According to a report by experts from the University of Hamburg, it is in line with the Paris agreement weatherweather Established in 2015, aiming to limit global warming to +1.5°C is a waste of time. Currently, we are already +1.1°C warmer globally since the late 19th century.e century In France it is +1.7 ° C. Environmental damage accumulates with heat waves, cold snaps, devastating floods or extreme weather events.
At present, little funds have been allocated for this purpose. Because to achieve this, deep changes are needed, and a team of experts from the University of Hamburg analyzed them. named Clicks for Climate, Climate change and society, its composition includes 60 experts from various scientific, economic and social fields. The team has already published a report looking at the decarbonisation of our economy in 2021 and the means to achieve it or, conversely, prevent it. He was encouraging, if not optimistic, and found limiting warming to +1.7°C plausible.
This time, the conclusion is even more frightening: it will be impossible for us to reach the Paris agreement, and it will be almost impossible to stay below +2°C. “Actually, when it comes to climate protection, some things have already been done. movementmovement. But if you take a detailed look at the development of social processes, keeping global warming below +1.5°C is still not convincing.”Professor Anita Engels, teacher of Cliccs, says in a press release.
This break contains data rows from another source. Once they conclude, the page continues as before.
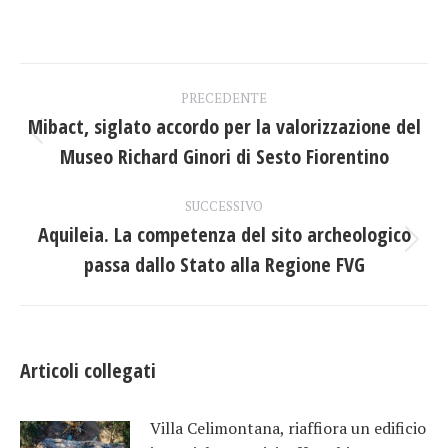
su
su
su
Facebook
X
LinkedIn
Naviga
PRECEDENTE
tra
Mibact, siglato accordo per la valorizzazione del
Post
Museo Richard Ginori di Sesto Fiorentino
i
precedente:
post
SUCCESSIVO
Aquileia. La competenza del sito archeologico
Prossimo
passa dallo Stato alla Regione FVG
post:
Articoli collegati
Villa Celimontana, riaffiora un edificio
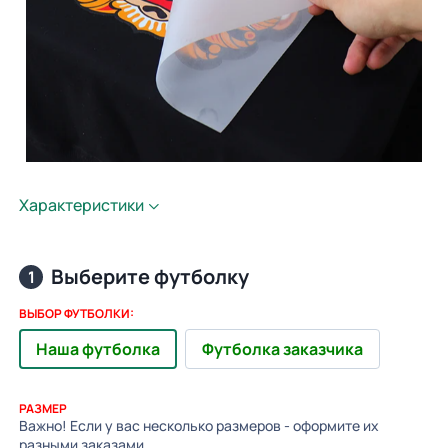
Характеристики
Выберите футболку
1
ВЫБОР ФУТБОЛКИ:
Наша футболка
Футболка заказчика
РАЗМЕР
Важно! Если у вас несколько размеров - оформите их
разными заказами.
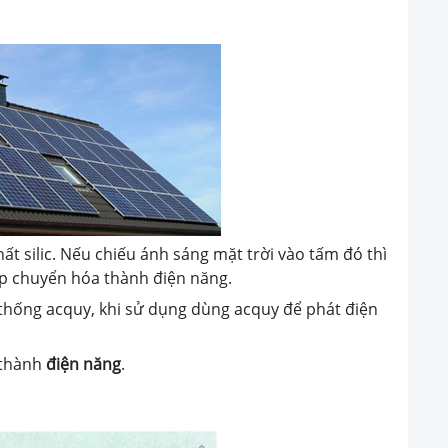
t silic. Nếu chiếu ánh sáng mặt trời vào tấm đó thì
ếp chuyển hóa thành điện năng.
 thống acquy, khi sử dụng dùng acquy để phát điện
thành
điện năng
.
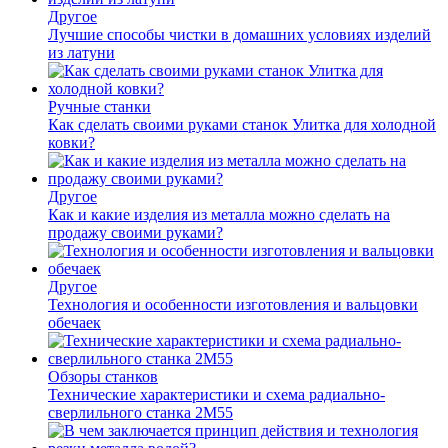
Другое
Лучшие способы чистки в домашних условиях изделий
из латуни
Ручные станки
Как сделать своими руками станок Улитка для холодной
ковки?
Другое
Как и какие изделия из металла можно сделать на
продажу своими руками?
Другое
Технология и особенности изготовления и вальцовки
обечаек
Обзоры станков
Технические характеристики и схема радиально-
сверлильного станка 2М55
The political, social and economic environment should be taken into account
To reach this conclusion, the team considered 10 important drivers of social change: UN climate governance, transnational initiatives, climate regulation, climate protests and social movements, climate litigation, fossil fuel divestment, knowledge production, media, corporate response and our consumption patterns. The first seven promote decarbonisation but are insufficient by 2050. The next media is considered binary, serving both the climate cause and its opposite. The last two are holding back decarbonisation: our consumption and companies’ responses.
The researchers also looked at thresholds called “tipping points” that, once crossed, have catastrophic and irreversible consequences for the climate. They specifically refer to ” meltdown permafrostpermafrostAmoc instability (meridian reversal cycle) and the decline of the Amazon rainforest” can affect global warming. Rather, it is caused by rising waters meltingmelting According to the researchers, if the ice affects the environment, it will not directly change the temperature. “The fact is that these terrible tipping points can radically change the conditions of life PlacePlace – but they are irrelevant to meeting the temperature targets of the Paris Agreement.”explains Professor Jochem Marotzke, co-author of Cliccs at the Max-Planck Institute. meteorologymeteorology.
It remains to consider the current events that influence the evolution of each factor: according to the report pandemicpandemic of Covid-19Covid-19 and the war in Ukraine, which requires de-addiction gasgas Russian Economic restructuring, they argue, increases and then exacerbates dependence on fossil fuels. emissionsemissions of greenhouse gasgreenhouse gas. Finally, taking all environmental factors into account, the team modeled possible temperature increases by the end of the century.
The goals of the Paris Agreement will not be achieved
“We conclude that achieving deep global decarbonisation by 2050 is currently not plausible, given the observed trajectories of social drivers.” Because according to the report, it is social changes that will lead the fight against global warming. And for now, “The deep decarbonisation required is simply progressing too slowly”, Anita Engels cries. The study thus encourages to conserve what has been seen and, above all, to prepare for rapid adaptation to rising temperatures. Finally, researchers emphasize that “Human agency is strongly shaped by social injustices and inequalities that hinder social dynamics towards deep decarbonization by 2050.”